One problem with going off the packet type id is the case where the stream is improperly parsed due to a tampered packet and the next packet type id is actually a valid one. That packet will get parsed and shoved into the appropriate data structure. However since the alignment is now off, the packet is going to contain garbage and that as well will need to be detected.

I suppose a simple comparison of the payload size with the structure size will catch most of those cases and give me a hint that something is amiss with the stream. At that point the user can be disconnected as well.
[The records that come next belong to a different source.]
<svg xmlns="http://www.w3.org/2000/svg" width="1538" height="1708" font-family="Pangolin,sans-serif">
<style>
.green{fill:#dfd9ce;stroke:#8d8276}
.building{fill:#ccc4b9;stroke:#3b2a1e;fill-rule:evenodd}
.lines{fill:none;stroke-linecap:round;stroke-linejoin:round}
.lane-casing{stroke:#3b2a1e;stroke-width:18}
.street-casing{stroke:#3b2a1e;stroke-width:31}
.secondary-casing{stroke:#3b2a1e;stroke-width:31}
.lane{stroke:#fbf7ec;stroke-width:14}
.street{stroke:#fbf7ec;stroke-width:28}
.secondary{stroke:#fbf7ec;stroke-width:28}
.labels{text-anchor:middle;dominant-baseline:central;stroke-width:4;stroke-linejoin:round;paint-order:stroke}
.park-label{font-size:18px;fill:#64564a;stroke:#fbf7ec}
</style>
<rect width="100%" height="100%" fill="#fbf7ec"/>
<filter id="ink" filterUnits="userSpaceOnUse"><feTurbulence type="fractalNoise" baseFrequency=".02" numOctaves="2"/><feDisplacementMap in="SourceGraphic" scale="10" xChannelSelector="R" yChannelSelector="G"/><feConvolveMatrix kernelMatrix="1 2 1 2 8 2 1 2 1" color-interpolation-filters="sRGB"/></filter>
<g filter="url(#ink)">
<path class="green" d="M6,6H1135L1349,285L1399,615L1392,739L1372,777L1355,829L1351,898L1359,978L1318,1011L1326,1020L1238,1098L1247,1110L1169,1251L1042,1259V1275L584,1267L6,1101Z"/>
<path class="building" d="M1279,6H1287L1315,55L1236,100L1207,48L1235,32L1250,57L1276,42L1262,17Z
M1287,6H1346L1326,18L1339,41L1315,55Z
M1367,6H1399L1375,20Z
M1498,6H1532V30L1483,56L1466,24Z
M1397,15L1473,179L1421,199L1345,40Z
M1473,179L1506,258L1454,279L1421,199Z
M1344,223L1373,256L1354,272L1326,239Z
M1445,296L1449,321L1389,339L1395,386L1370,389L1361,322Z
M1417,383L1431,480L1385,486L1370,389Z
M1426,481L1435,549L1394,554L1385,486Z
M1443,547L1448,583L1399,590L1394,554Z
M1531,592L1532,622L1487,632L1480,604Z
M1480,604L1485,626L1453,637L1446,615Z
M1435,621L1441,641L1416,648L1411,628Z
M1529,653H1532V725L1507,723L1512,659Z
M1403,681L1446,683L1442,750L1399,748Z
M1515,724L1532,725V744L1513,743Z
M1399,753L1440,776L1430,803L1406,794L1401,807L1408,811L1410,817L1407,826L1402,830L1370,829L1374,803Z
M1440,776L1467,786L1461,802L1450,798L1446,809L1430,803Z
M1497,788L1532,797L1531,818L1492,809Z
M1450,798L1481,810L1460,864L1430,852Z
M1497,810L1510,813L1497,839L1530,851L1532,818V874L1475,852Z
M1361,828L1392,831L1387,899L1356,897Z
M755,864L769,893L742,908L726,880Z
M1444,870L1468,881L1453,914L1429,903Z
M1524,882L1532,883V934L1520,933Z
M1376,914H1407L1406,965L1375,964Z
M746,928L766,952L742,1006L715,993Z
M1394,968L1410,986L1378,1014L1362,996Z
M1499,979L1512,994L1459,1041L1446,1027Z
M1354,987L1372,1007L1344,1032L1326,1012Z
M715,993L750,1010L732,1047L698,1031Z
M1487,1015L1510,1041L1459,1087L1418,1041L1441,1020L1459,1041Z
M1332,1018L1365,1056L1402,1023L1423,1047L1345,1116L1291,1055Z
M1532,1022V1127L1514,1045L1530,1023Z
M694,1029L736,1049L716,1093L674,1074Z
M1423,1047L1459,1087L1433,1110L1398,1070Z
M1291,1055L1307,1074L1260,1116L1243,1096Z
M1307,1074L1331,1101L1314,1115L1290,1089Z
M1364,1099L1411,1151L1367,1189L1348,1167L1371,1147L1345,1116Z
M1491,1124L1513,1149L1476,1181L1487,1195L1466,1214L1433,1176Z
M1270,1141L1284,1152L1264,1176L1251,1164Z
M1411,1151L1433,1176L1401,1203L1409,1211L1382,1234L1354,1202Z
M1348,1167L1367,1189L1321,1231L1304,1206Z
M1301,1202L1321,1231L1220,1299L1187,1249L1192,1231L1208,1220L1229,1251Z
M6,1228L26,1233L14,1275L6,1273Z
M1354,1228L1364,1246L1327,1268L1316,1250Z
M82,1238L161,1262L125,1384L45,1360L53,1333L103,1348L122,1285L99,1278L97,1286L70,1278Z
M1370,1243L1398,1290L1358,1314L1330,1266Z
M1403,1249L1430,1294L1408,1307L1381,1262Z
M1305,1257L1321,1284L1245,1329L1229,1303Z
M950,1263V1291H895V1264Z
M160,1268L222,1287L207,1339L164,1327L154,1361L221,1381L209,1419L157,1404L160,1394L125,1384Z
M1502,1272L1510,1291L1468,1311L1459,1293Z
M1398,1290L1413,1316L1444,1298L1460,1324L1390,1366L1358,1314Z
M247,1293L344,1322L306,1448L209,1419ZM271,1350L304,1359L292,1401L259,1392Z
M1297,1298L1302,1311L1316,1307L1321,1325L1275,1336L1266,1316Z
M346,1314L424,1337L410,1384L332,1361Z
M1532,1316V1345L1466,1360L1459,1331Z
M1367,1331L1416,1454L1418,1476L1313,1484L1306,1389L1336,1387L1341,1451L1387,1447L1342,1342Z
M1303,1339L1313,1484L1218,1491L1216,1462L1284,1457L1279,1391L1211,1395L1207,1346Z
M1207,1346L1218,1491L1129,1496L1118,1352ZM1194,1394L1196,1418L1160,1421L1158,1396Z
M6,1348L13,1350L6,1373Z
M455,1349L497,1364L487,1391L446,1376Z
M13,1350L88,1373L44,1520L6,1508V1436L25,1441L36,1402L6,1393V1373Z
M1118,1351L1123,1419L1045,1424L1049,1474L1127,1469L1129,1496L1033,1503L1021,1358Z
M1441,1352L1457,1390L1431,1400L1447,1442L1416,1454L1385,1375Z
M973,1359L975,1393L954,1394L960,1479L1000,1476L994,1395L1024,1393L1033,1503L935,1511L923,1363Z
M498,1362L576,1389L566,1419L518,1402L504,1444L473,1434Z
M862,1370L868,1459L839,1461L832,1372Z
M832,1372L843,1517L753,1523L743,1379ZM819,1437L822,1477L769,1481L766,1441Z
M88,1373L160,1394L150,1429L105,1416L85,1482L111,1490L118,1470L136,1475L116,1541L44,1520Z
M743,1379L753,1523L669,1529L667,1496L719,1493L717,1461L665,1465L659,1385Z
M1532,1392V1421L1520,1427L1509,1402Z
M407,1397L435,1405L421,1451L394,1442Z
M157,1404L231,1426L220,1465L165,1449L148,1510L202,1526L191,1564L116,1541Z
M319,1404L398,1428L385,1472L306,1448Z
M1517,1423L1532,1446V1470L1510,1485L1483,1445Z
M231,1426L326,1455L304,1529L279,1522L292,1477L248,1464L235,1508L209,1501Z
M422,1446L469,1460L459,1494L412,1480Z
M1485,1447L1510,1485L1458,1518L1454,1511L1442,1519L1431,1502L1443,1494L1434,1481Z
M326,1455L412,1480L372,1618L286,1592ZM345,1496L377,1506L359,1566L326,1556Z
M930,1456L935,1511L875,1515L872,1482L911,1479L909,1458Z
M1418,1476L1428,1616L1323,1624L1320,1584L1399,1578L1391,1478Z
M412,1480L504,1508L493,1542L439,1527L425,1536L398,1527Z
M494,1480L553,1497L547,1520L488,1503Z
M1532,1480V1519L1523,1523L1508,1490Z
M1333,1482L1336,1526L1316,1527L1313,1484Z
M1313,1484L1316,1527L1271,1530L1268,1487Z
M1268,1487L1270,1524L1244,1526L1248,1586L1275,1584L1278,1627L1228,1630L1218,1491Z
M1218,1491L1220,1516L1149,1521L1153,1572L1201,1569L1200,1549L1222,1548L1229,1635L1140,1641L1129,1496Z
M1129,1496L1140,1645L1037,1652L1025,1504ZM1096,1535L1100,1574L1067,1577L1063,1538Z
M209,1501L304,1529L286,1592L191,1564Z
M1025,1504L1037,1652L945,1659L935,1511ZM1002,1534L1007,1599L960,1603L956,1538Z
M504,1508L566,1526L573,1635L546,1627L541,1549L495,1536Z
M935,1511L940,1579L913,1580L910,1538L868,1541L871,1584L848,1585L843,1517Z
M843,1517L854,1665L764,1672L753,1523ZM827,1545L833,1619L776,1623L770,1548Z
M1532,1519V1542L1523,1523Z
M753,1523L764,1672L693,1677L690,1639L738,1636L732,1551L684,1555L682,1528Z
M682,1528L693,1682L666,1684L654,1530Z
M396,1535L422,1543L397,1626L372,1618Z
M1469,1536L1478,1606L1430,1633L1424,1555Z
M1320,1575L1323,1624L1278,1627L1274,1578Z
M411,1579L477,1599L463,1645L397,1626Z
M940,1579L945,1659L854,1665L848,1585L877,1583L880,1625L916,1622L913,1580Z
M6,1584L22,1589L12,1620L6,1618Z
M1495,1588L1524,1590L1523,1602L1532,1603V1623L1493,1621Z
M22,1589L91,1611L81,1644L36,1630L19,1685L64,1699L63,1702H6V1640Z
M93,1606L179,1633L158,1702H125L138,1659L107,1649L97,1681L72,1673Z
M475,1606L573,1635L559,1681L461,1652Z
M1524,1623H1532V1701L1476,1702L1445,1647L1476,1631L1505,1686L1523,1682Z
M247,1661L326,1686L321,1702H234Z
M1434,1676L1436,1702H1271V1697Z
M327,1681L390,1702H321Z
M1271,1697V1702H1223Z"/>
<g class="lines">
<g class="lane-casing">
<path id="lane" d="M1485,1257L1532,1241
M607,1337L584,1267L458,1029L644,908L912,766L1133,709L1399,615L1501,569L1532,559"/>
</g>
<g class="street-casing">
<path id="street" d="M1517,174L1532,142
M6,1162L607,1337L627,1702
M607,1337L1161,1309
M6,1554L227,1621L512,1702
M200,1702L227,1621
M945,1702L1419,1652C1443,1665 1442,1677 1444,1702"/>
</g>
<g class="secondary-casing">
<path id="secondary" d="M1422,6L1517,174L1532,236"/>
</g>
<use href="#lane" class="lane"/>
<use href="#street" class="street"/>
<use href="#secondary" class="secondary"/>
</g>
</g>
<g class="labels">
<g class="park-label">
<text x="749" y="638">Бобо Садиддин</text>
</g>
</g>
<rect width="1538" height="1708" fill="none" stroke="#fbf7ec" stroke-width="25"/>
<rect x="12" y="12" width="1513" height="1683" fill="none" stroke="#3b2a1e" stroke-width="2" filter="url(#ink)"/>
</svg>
Im sure they''ll be some odd corner cases where stuff will slip by and cause problems for the server. I''ll just have to address those as they are discovered.

-=[ Megahertz ]=-

Sorry if what I said was unclear. Basically I was saying that you should have your messages as strict as possible, so you can avoid the case you mention. One way to help is to not read large "chunks" of arbitrary size. Idealy your messages would be of fixed length. However, I was also trying to point out that I don''t think there is an easy solution to a intentionally misbehaving client.

About "misbehaving" clients:
Would you want to automatically disconnect the client?

Maybe the bad packet is caused by a bug, either in the client or server. In such a case would you want to automatically disconnect them? There could be some other problem resulting in lost or bad data being transmitted.

Perhaps you could have a "resync" message sent from the server when it receives a bad packet, inorder to tell the client that it is misbehaving. If the client continues to misbehave, then drop them. The "resync" message could cause the client to send a string of 0''s (say 16 or 100, or whatever), so it can pad against bad messages like in your example.

What about using some statisitcs to decide? Maybe if in say the last 10 messages a certain number (say 1-3) are bad, tell the client to resync their connection. If the number rises to 5+, disconnect. This could help avoid "hiccups" in the network. To help detect a consistently bad client, count bad packets over a longer period. Say 100 messages, and drop any client that has more than 5-10% bad messages in the long term.

Of course these methods don''t prevent bad clients, but they might help detect bad clients from network errors.

However the most important ability is to have a server stable and secure enough to withstand these attacks. If a misbehaving client is able to alter the game state in an improper way, you have a problem.